Foreign ingredient clarifies the writing recipe

Had a great meeting with film director Dani Menkin last week. Dani is based in Los Angeles but born and raised in Israel so he has a great perspective on Tel Aviv in the early ’90’s, the setting for my love story screenplay Seeing Maya. We’d spoken before, but this was the first time we met in person, and the conversation really flowed. I had to run him to the airport or we could have easily kept going.

I find when I’m writing there is this wonderful point where something seemingly foreign enters the recipe, whether originating from myself or someone else, that causes me to step back, gain some distance, and bang, the clarity comes.

I commented to Dani that my protagonist, Danny, like most Americans I know who moved to Israel, were escaping something here, as well as being drawn to something there. In other words, the personal is at least as important as the ideological. Usually more so.

Dani accepted this and innocently suggested that Danny should have a very literal reason for escaping the US to Israel, which led to some really funny brainstorming on the spot, which led to an overall reconsideration of humor for Seeing Maya. There were already funny moments, but more humor helps take it further away from the predictable “heavy” of the setting.

It was a great turn in the road, and I am looking forward to implementing into the  screenplay.

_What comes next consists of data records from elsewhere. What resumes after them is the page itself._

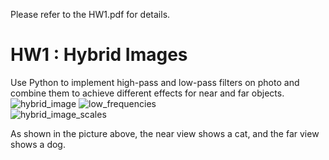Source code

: Please refer to the HW1.pdf for details.

# **HW1 : Hybrid Images**  

  Use Python to implement high-pass and low-pass filters on photo and combine them to achieve different effects for near and far objects.  
![hybrid_image](https://github.com/user-attachments/assets/0ed629cd-6d24-4055-a3af-66ba32a20800) 
![low_frequencies](https://github.com/user-attachments/assets/bb15fa33-cf96-43b1-b9cd-d7dfc18d3c80)  
![hybrid_image_scales](https://github.com/user-attachments/assets/b917d54e-a13e-48fc-b0bc-0c2add90a7cc)  

As shown in the picture above, the near view shows a cat, and the far view shows a dog.
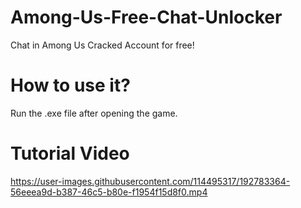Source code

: # Among-Us-Free-Chat-Unlocker
Chat in Among Us Cracked Account for free!

# How to use it?
Run the .exe file after opening the game.

# Tutorial Video
https://user-images.githubusercontent.com/114495317/192783364-56eeea9d-b387-46c5-b80e-f1954f15d8f0.mp4

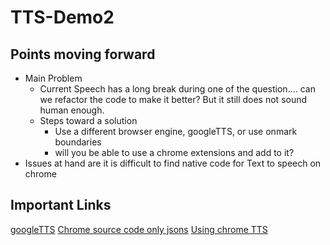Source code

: # TTS-Demo2

## Points moving forward
- Main Problem 
  - Current Speech has a long break during one of the question.... can we refactor the code to make it better? But it still does not sound human enough.
  - Steps toward a solution
    - Use a different browser engine, googleTTS, or use onmark boundaries
    - will you be able to use a chrome extensions and add to it?    
- Issues at hand are it is difficult to find native code for Text to speech on chrome

## Important Links 
[googleTTS](https://stackoverflow.com/questions/15653145/using-google-text-to-speech-in-javascript)
[Chrome source code only jsons](https://chromium.googlesource.com/chromium/chromium/+/3d79ca55eb86e0f8733585beaece851e961ac769/chrome/common/extensions/api/)
[Using chrome TTS](https://stackoverflow.com/questions/25641521/using-chrome-text-to-speech-in-a-chrome-extension)
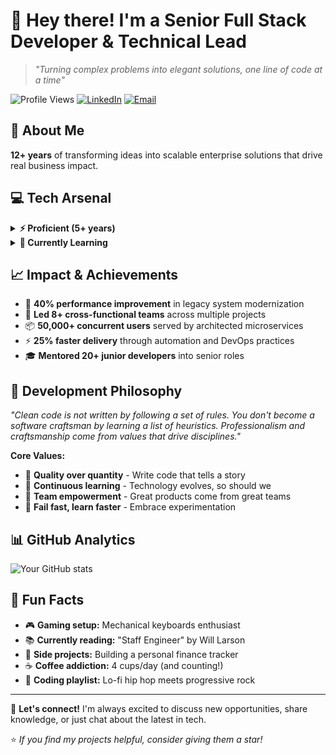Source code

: # 👋 Hey there! I'm a Senior Full Stack Developer & Technical Lead
> *"Turning complex problems into elegant solutions, one line of code at a time"*

![Profile Views](https://komarev.com/ghpvc/?username=mohammed-fullstack-89&color=blue) 
[![LinkedIn](https://img.shields.io/badge/-LinkedIn-0077B5?style=flat&logo=linkedin&logoColor=white)](your-linkedin-url)
[![Email](https://img.shields.io/badge/-Email-D14836?style=flat&logo=gmail&logoColor=white)](mailto:your-email)

## 🚀 About Me
**12+ years** of transforming ideas into scalable enterprise solutions that drive real business impact.

## 💻 Tech Arsenal

<details>
<summary><b>⚡ Proficient (5+ years)</b></summary>

![JavaScript](https://img.shields.io/badge/-JavaScript-F7DF1E?style=flat&logo=javascript&logoColor=black)
![Angular](https://img.shields.io/badge/-Angular-DD0031?style=flat&logo=angular&logoColor=white)
![Java](https://img.shields.io/badge/-Java-007396?style=flat&logo=java&logoColor=white)
![Spring Boot](https://img.shields.io/badge/-Spring%20Boot-6DB33F?style=flat&logo=spring&logoColor=white)
![Node.js](https://img.shields.io/badge/-Node.js-339933?style=flat&logo=nodedotjs&logoColor=white)
![React](https://img.shields.io/badge/-React-61DAFB?style=flat&logo=react&logoColor=black)
![AWS](https://img.shields.io/badge/-AWS-232F3E?style=flat&logo=amazon-aws&logoColor=white)
![MySQL](https://img.shields.io/badge/-MySQL-4479A1?style=flat&logo=mysql&logoColor=white)
![Docker](https://img.shields.io/badge/-Docker-2496ED?style=flat&logo=docker&logoColor=white)

</details>

<details>
<summary><b>🌱 Currently Learning</b></summary>

![Go](https://img.shields.io/badge/-Go-00ADD8?style=flat&logo=go&logoColor=white)
![Expo](https://img.shields.io/badge/-Expo-000020?style=flat&logo=expo&logoColor=white)
![React Native](https://img.shields.io/badge/-React%20Native-61DAFB?style=flat&logo=react&logoColor=black)
![Kubernetes](https://img.shields.io/badge/-Kubernetes-326CE5?style=flat&logo=kubernetes&logoColor=white)

</details>

## 📈 Impact & Achievements
- 🚀 **40% performance improvement** in legacy system modernization
- 👥 **Led 8+ cross-functional teams** across multiple projects
- 📦 **50,000+ concurrent users** served by architected microservices
- ⚡ **25% faster delivery** through automation and DevOps practices
- 🎓 **Mentored 20+ junior developers** into senior roles

## 💭 Development Philosophy
*"Clean code is not written by following a set of rules. You don't become a software craftsman by learning a list of heuristics. Professionalism and craftsmanship come from values that drive disciplines."*

**Core Values:**
- 🎯 **Quality over quantity** - Write code that tells a story
- 🚀 **Continuous learning** - Technology evolves, so should we
- 🤝 **Team empowerment** - Great products come from great teams
- 🔄 **Fail fast, learn faster** - Embrace experimentation

## 📊 GitHub Analytics
![Your GitHub stats](https://github-readme-stats.vercel.app/api?username=mohammed-fullstack-89&show_icons=true&theme=radical)


## 🎯 Fun Facts
- 🎮 **Gaming setup:** Mechanical keyboards enthusiast
- 📚 **Currently reading:** "Staff Engineer" by Will Larson
- 🌱 **Side projects:** Building a personal finance tracker
- ☕ **Coffee addiction:** 4 cups/day (and counting!)
- 🎵 **Coding playlist:** Lo-fi hip hop meets progressive rock

---

💬 **Let's connect!** I'm always excited to discuss new opportunities, share knowledge, or just chat about the latest in tech. 

⭐ *If you find my projects helpful, consider giving them a star!*
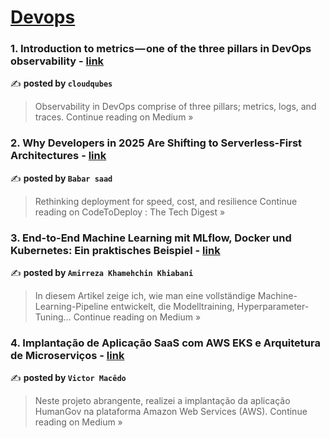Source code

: 
<h1><a href=https://medium.com/tag/devops/recommended target="_blank" rel="noopener noreferrer">Devops</a></h1>
<h3>1. Introduction to metrics — one of the three pillars in DevOps observability - <a href="https://medium.com/@cloud.qubes/introduction-to-metrics-one-of-the-three-pillars-in-devops-observability-2b2ab653ac84?source=rss------devops-5" target="_blank" rel="noopener noreferrer">link</a></h3>

✍️ **posted by `cloudqubes`**

<blockquote>Observability in DevOps comprise of three pillars; metrics, logs, and traces.
Continue reading on Medium »</blockquote>

<h3>2. Why Developers in 2025 Are Shifting to Serverless-First Architectures - <a href="https://medium.com/codetodeploy/why-developers-in-2025-are-shifting-to-serverless-first-architectures-157556e2e08f?source=rss------devops-5" target="_blank" rel="noopener noreferrer">link</a></h3>

✍️ **posted by `Babar saad`**

<blockquote>Rethinking deployment for speed, cost, and resilience
Continue reading on CodeToDeploy : The Tech Digest »</blockquote>

<h3>3. End-to-End Machine Learning mit MLflow, Docker und Kubernetes: Ein praktisches Beispiel - <a href="https://medium.com/@amirrezakha/end-to-end-machine-learning-mit-mlflow-docker-und-kubernetes-ein-praktisches-beispiel-6edbd6a72587?source=rss------devops-5" target="_blank" rel="noopener noreferrer">link</a></h3>

✍️ **posted by `Amirreza Khamehchin Khiabani`**

<blockquote>In diesem Artikel zeige ich, wie man eine vollständige Machine-Learning-Pipeline entwickelt, die Modelltraining, Hyperparameter-Tuning…
Continue reading on Medium »</blockquote>

<h3>4. Implantação de Aplicação SaaS com AWS EKS e Arquitetura de Microserviços - <a href="https://medium.com/@vhamacedo/implanta%C3%A7%C3%A3o-de-aplica%C3%A7%C3%A3o-saas-com-aws-eks-e-arquitetura-de-microservi%C3%A7os-7e445c8ab78e?source=rss------devops-5" target="_blank" rel="noopener noreferrer">link</a></h3>

✍️ **posted by `Victor Macêdo`**

<blockquote>Neste projeto abrangente, realizei a implantação da aplicação HumanGov na plataforma Amazon Web Services (AWS).
Continue reading on Medium »</blockquote>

We also talked about some of the mechanics of moving this project forward, and I like the path that I see emerging.

 

To the Sundance Screenwriters Lab selection committee

To the Selection Committee,

It’s easy to get opinions on a screenplay; it’s tough to get meaningful engagement. I’ve resisted the contests, because they seem so purely hit-and-miss. I realize I’m really not after being discovered – I’ve discovered myself – but enhancing my craft and drawing together a team around Seeing Maya that will bring this film to fruition. I’m a good writer, good enough to know I’m not a director or a producer (yet). For me, the Lab is an opportunity to learn, and to organically grow this community, while of course, preparing the story more completely for its telling.

I spent twenty years prevaricating over whether or not I’m an artist. I always thought some external event, some form of recognition, would settle it for me. Now, I know this is an internal experiencing, and that chapter of my life is blessedly closed. I’m not trying to validate those years of struggle, or show the doubters they’re wrong, or reach some personal goal. I am precisely the artist I feel myself to be. The only question is what move to make next and whom to move with?

Which brings me to Sundance and this application. The fact is that Seeing Maya is exactly the kind of work I want to do, and that the type of people who draw to Sundance, if I may generalize, seem to be just the kind of people I want to learn from and work with. So I’m excited about the opportunity.

Opening scene of SEEING MAYA

INT. JERUSALEM RESTAURANT – AFTERNOON

Danny rushes in. Spotting Maya within the bustling lunch crowd, he’s stopped in his tracks.

DANNY VO

I saw her before she saw me, and something made me stop and just watch, how people, especially women, looked at her, not with envy, but with the spontaneity of discovery. And I knew exactly why, even if they didn’t. The pure aliveness that poured through her, like some kind of body-generated light, was plainly visible to me, the way some people see auras. I knew then I had a gift for seeing Maya, which changed both of us, because we both became clear in this seeing, as if without it — though we’d lived that way all our lives until now — we were always somehow blurred. I realized I had something serious to lose in her, and it scared me, and I knew at that moment I needed to either love her from then on, or turn around and leave, and not see her anymore. But before I had time to consider this, she saw me and waved me over.